Protobuf identifies data on the wire using field numbers rather than names, so deleting a field requires careful handling. If a schema has been used in production, older clients or databases may still hold data serialized with those field numbers. You cannot simply remove a field and reuse its number without risking collisions. Instead, you must manage its lifecycle:

  1. Deprecate: Add [deprecated = true]. This warns developers in their IDEs (via generated code annotations like @Deprecated) not to use it for new features.
  2. Stop Using: Wait until metrics show zero traffic using the field.
  3. Reserve: Remove the field entirely and add its number/name to a reserved block.
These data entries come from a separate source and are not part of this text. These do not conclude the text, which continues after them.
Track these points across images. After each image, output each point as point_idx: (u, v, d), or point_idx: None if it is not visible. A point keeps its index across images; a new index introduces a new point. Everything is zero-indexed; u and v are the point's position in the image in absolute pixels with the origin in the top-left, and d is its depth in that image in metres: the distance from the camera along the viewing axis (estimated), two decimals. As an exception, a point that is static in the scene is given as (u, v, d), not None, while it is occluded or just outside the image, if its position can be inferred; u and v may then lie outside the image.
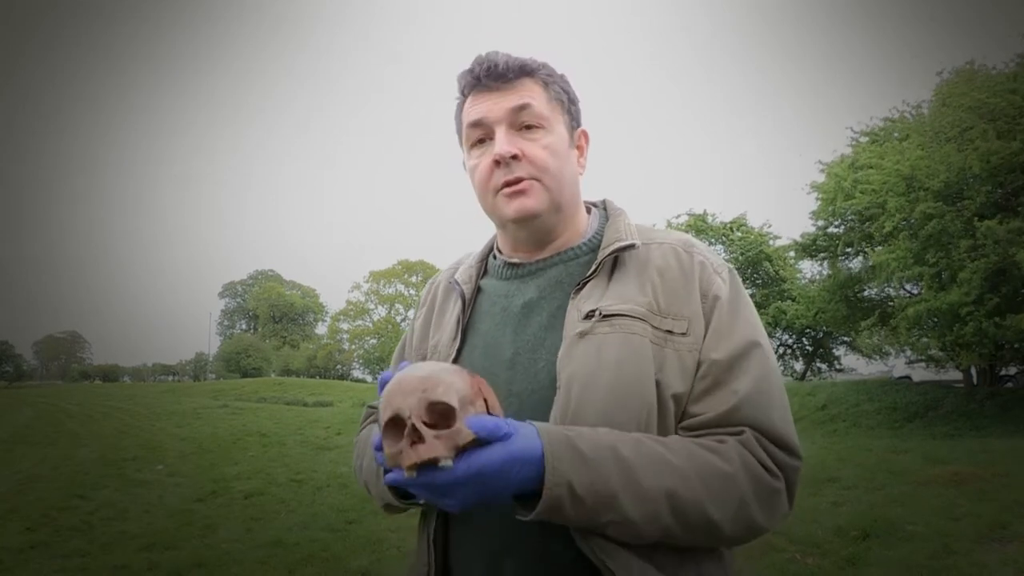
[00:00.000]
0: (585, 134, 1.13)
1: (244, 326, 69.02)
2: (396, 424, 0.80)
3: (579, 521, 0.84)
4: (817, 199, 16.92)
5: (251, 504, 7.26)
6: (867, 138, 17.63)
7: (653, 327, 0.97)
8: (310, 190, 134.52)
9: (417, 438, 0.78)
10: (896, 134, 16.68)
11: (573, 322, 0.99)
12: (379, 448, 0.82)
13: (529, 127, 1.03)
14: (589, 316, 0.98)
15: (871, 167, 14.72)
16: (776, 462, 0.92)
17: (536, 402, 0.97)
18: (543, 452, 0.82)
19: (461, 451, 0.78)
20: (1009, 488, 6.42)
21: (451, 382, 0.81)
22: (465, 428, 0.78)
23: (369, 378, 49.67)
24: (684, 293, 1.00)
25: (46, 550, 5.45)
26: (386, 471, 0.87)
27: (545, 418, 0.95)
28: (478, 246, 1.24)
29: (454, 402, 0.79)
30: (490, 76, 1.03)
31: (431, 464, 0.77)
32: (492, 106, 1.03)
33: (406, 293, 51.55)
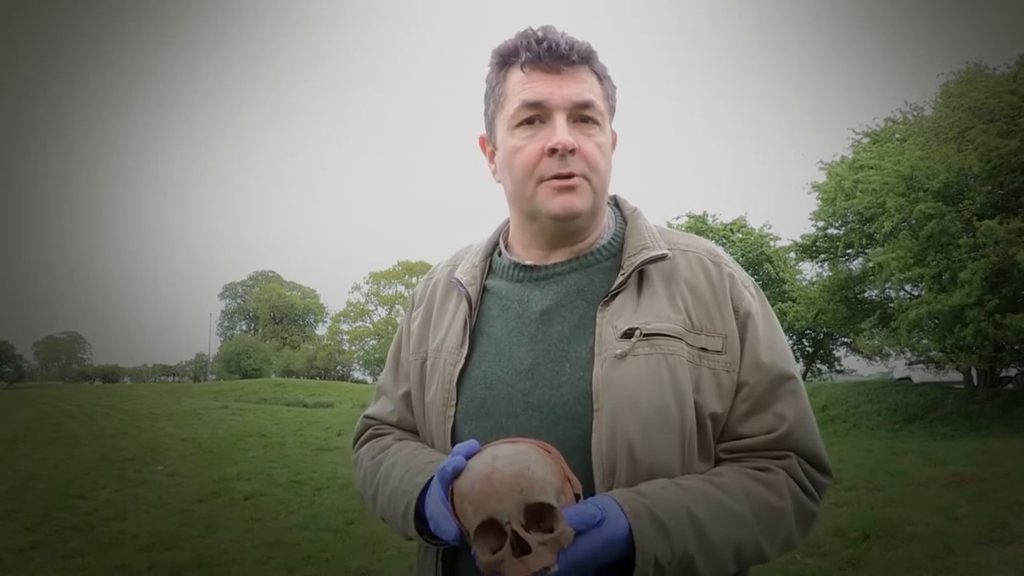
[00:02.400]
0: (615, 135, 1.07)
1: (244, 327, 69.00)
2: (491, 527, 0.76)
3: None
4: (818, 199, 16.94)
5: (251, 505, 7.26)
6: (868, 139, 17.65)
7: (688, 345, 0.94)
8: (310, 191, 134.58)
9: (521, 545, 0.73)
10: (897, 135, 16.70)
11: (609, 340, 0.94)
12: (457, 539, 0.80)
13: (586, 120, 0.98)
14: (627, 335, 0.94)
15: (871, 167, 14.73)
16: (815, 485, 0.95)
17: (559, 416, 0.94)
18: (630, 530, 0.81)
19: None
20: (1009, 488, 6.42)
21: (544, 477, 0.76)
22: (568, 528, 0.75)
23: (369, 379, 49.66)
24: (716, 309, 0.98)
25: (46, 550, 5.44)
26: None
27: (568, 433, 0.93)
28: (477, 241, 1.17)
29: (554, 501, 0.75)
30: (552, 56, 0.95)
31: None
32: (555, 89, 0.96)
33: (406, 294, 51.50)
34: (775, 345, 0.99)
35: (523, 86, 0.97)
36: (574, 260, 1.03)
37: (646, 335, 0.93)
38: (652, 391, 0.91)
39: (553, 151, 0.95)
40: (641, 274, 1.00)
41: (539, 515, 0.75)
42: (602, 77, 1.01)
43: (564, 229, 1.01)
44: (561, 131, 0.95)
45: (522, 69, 0.98)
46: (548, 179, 0.97)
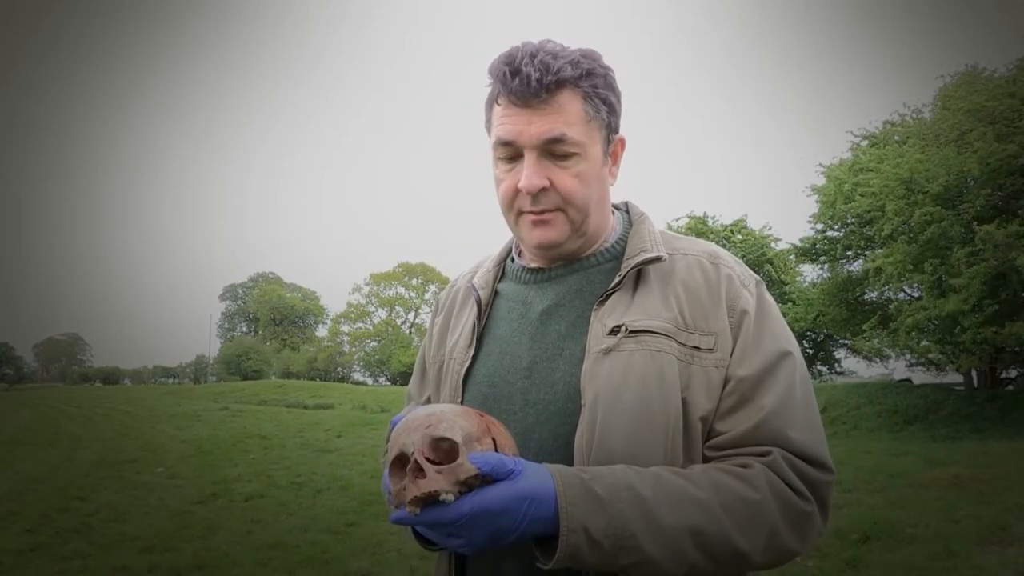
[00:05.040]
0: (622, 141, 1.06)
1: (244, 328, 68.99)
2: (401, 462, 0.80)
3: (600, 565, 0.82)
4: (817, 202, 16.96)
5: (251, 506, 7.26)
6: (867, 141, 17.68)
7: (679, 343, 0.95)
8: (310, 191, 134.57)
9: (419, 473, 0.77)
10: (897, 137, 16.72)
11: (597, 337, 0.96)
12: (389, 491, 0.82)
13: (562, 155, 0.96)
14: (614, 332, 0.95)
15: (871, 170, 14.76)
16: (806, 481, 0.90)
17: (553, 413, 0.96)
18: (556, 495, 0.80)
19: (467, 489, 0.78)
20: (1009, 490, 6.42)
21: (455, 420, 0.81)
22: (467, 462, 0.77)
23: (370, 380, 49.65)
24: (711, 307, 0.97)
25: (46, 552, 5.44)
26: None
27: (562, 430, 0.94)
28: (491, 249, 1.21)
29: (457, 437, 0.79)
30: (524, 92, 0.93)
31: (432, 499, 0.76)
32: (524, 128, 0.95)
33: (406, 295, 51.59)
34: (767, 339, 0.96)
35: (499, 121, 0.98)
36: (576, 263, 1.06)
37: (633, 332, 0.95)
38: (635, 385, 0.92)
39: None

This prevents future developers from accidentally reusing the number and corrupting old data that might still be in a database.
Step 1: The original schema
message Product {
  int32 price_cents = 1;
}
Step 2: Deprecate the old field, add the new one
message Product {
  int32 price_cents = 1 [deprecated = true];
  int64 price_micros = 2;
}
Step 3: Remove the old field and reserve its ID/name
message Product {
  reserved 1, "price_cents";

  int64 price_micros = 2;
}

The Source of Truth

Protobuf goes beyond simple types. By using extensions, you can augment your schema with rich metadata. A powerful example is protovalidate, which allows you to embed complex business rules directly into your schema using CEL. Try modifying the JSON data below or clicking the example buttons to see the validation rules in action.

Test Data (JSON)

JSON_INPUT
{
  "id": "550e8400-e29b-41d4-a716-446655440000",
  "name": "Hiro Protagonist",
  "email": "hiro@metaverse.com",
  "age": 30,
  "role": 2,
  "birthDate": {
    "year": 1996,
    "month": 1,
    "day": 1
  }
}

Rules Enforcement

VALIDATION_STATUS

Waiting for
valid input

Validation Strategy

By putting validation in the schema, you ensure that every part of your system enforcing the contract applies the exact same rules. This eliminates "validation drift" not just between microservices, but across your entire stack. For instance, you can use the same rules to validate a form on your web frontend (using TypeScript) before the request ever hits your backend (running Go, Java, etc.).